Which of the following statement is(are) true for Word2Vec model? A) The architecture of word2vec consists of only two layers - continuous bag of words and skip-gram model B) Continuous bag of word is a shallow neural network model C) Skip-gram is a deep neural network model D) Both CBOW and Skip-gram are deep neural network models E) All of the above
(C) Word2vec contains the Continuous bag of words and skip-gram models, which are deep neural nets.
Social Media platforms are the most intuitive form of text data. You are given a corpus of complete social media data of tweets. How can you create a model that suggests the hashtags? A) Perform Topic Models to obtain most significant words of the corpus B) Train a Bag of Ngrams model to capture top n-grams - words and their combinations C) Train a word2vector model to learn repeating contexts in the sentences D) All of these
(D) All of the techniques can be used to extract most significant terms of a corpus.
You have created a document term matrix of the data, treating every tweet as one document. Which of the following is correct, in regards to document term matrix? Removal of stopwords from the data will affect the dimensionality of data Normalization of words in the data will reduce the dimensionality of data Converting all the words in lowercase will not affect the dimensionality of the data A) Only 1 B) Only 2 C) Only 3 D) 1 and 2 E) 2 and 3 F) 1, 2 and 3
(D) Choices A and B are correct because stopword removal will decrease the number of features in the matrix, normalization of words will also reduce redundant features, and, converting all words to lowercase will also decrease the dimensionality.

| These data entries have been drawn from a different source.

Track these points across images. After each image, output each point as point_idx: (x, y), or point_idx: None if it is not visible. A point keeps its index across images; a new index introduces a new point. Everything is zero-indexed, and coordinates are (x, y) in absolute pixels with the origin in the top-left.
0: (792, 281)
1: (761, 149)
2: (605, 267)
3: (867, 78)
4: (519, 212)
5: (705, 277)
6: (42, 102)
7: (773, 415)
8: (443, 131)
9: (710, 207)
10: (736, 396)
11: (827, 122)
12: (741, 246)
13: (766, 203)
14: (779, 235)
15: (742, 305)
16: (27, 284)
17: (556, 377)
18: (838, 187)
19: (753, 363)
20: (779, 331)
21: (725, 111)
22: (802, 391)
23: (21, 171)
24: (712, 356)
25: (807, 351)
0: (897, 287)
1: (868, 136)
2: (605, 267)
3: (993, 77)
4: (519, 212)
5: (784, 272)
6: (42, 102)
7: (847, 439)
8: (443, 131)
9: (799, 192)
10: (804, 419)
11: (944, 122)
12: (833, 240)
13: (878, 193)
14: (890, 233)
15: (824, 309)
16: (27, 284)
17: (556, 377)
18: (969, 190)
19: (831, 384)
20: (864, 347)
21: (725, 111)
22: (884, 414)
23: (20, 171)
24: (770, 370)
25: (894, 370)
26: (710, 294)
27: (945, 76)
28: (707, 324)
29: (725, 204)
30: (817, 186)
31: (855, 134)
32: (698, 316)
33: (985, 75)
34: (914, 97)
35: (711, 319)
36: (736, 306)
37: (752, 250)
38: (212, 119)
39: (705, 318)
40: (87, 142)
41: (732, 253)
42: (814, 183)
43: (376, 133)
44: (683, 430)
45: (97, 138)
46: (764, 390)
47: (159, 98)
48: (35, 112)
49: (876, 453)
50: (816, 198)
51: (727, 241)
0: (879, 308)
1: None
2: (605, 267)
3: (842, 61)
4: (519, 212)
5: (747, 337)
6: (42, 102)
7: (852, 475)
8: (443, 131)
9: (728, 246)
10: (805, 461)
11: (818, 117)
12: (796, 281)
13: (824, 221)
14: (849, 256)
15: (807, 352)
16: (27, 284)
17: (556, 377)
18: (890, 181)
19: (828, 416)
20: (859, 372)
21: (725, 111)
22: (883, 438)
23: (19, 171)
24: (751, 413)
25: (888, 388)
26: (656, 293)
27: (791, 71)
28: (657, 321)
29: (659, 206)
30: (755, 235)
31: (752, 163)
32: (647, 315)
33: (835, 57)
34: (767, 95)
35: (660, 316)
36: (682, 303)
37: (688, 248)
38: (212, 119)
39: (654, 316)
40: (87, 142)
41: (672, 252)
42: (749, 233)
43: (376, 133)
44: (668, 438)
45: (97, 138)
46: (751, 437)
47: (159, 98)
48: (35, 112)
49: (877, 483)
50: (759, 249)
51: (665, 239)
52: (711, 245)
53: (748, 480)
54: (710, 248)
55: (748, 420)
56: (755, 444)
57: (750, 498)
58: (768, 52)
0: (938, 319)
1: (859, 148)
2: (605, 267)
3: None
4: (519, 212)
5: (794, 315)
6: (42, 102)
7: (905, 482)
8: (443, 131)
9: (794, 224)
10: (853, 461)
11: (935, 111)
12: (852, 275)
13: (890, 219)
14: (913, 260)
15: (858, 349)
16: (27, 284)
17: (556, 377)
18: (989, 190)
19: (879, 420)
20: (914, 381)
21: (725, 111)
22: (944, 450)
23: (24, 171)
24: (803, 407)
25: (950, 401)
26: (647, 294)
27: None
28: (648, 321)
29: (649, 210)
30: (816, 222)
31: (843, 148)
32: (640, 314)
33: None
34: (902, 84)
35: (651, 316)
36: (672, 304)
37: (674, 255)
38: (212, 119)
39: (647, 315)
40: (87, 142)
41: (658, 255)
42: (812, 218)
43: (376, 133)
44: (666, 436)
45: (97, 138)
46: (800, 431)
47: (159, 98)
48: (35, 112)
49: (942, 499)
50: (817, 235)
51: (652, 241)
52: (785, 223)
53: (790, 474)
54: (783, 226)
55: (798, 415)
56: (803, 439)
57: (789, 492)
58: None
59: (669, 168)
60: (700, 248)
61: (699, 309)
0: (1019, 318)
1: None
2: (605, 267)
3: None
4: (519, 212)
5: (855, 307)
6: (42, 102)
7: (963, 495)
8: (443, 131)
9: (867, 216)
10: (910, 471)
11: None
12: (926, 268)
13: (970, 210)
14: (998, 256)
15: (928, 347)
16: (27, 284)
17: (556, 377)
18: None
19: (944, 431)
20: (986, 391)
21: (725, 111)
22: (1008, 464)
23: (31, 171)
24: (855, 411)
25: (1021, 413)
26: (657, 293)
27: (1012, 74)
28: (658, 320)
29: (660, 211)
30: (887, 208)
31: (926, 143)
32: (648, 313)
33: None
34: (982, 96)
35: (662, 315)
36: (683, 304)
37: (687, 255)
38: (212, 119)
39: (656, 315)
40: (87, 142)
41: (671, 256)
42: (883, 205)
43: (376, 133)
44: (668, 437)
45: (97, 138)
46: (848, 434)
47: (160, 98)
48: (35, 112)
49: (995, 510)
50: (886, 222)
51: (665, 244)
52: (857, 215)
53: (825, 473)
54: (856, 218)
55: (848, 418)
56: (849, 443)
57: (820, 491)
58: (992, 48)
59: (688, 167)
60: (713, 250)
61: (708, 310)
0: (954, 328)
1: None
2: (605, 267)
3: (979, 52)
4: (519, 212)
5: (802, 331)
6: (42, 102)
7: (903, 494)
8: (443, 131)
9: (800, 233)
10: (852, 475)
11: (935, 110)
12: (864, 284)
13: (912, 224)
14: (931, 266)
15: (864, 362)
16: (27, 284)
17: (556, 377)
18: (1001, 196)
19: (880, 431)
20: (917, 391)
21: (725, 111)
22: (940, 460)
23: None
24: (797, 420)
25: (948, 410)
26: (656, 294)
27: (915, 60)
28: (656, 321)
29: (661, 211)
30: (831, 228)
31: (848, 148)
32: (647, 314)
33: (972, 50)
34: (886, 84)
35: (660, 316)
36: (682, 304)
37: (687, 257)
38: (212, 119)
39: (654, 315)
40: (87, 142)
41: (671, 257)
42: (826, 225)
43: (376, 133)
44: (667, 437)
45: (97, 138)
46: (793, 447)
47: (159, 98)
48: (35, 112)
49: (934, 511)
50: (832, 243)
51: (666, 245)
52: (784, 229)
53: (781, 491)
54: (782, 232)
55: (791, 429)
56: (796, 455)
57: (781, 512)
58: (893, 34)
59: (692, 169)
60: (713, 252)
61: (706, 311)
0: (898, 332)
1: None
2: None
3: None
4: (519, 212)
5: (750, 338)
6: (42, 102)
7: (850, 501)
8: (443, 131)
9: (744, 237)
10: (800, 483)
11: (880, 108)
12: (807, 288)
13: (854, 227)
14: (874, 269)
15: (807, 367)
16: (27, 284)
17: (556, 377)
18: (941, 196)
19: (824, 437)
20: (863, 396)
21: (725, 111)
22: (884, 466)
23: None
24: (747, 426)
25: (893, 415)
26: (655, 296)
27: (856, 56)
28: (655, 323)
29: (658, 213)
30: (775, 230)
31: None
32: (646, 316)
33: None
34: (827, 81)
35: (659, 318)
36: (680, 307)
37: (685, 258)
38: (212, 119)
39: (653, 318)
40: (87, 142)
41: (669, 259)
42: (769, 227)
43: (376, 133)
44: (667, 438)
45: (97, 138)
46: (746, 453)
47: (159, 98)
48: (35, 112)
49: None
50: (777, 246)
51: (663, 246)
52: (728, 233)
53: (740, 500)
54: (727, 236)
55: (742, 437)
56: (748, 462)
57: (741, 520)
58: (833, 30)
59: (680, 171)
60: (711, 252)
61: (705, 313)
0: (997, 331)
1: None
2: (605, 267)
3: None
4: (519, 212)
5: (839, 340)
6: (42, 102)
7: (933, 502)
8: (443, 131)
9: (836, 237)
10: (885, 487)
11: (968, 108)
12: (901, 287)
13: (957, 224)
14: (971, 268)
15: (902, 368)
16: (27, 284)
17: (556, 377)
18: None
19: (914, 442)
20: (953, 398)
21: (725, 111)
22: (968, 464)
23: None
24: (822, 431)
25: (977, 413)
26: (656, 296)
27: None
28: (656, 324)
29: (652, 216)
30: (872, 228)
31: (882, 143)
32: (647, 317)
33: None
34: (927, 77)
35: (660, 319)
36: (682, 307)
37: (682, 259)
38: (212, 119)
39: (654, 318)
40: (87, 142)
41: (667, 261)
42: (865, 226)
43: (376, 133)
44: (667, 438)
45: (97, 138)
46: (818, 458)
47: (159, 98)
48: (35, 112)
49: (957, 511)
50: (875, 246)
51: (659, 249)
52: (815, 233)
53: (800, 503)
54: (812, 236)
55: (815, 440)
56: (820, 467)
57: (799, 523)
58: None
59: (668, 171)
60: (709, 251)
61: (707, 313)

Which of the following technique is not a part of flexible text matching? A) Soundex B) Metaphone C) Edit Distance D) Keyword Hashing
(D) Except Keyword Hashing all other are the techniques used in flexible string matching
Which of the following regular expression can be used to identify date(s) present in the text object: "The next meetup on data science will be held on 2017-09-21, previously it happened on 31/03, 2016" A) \d{4}-\d{2}-\d{2} B) (19|20)\d{2}-(0[1-9]|1[0-2])-[0-2][1-9] C) (19|20)\d{2}-(0[1-9]|1[0-2])-([0-2][1-9]|3[0-1]) D) None of the above
(D) None if these expressions would be able to identify the dates in this text object.
Solve the equation according to the sentence "I am planning to visit New Delhi to attend Analytics Vidhya Delhi Hackathon". A = (# of words with Noun as the part of speech tag) B = (# of words with Verb as the part of speech tag) C = (# of words with frequency count greater than one) What are the correct values of A, B, and C? A) 5, 5, 2 B) 5, 5, 0 C) 7, 5, 1 D) 7, 4, 2 E) 6, 4, 3
(D) Nouns: I, New, Delhi, Analytics, Vidhya, Delhi, Hackathon (7) Verbs: am, planning, visit, attend (4) Words with frequency counts > 1: to, Delhi (2) Hence option D is correct.
In Latent Dirichlet Allocation model for text classification purposes, what does alpha and beta hyperparameter represent- A) Alpha: number of topics within documents, beta: number of terms within topics False B) Alpha: density of terms generated within topics, beta: density of topics generated within terms False C) Alpha: number of topics within documents, beta: number of terms within topics False D) Alpha: density of topics generated within documents, beta: density of terms generated within topics True
(D) Option D is correct
Which of the following models can be used for the purpose of document similarity? A) Training a word 2 vector model on the corpus that learns context present in the document B) Training a bag of words model that learns occurrence of words in the document C) Creating a document-term matrix and using cosine similarity for each document D) All of the above
(D) word2vec model can be used for measuring document similarity based on context. Bag Of Words and document term matrix can be used for measuring similarity based on terms.
Which of the following features can be used for accuracy improvement of a classification model? A) Frequency count of terms B) Vector Notation of sentence C) Part of Speech Tag D) Dependency Grammar E) All of these
(E) All of the techniques can be used for the purpose of engineering features in a model.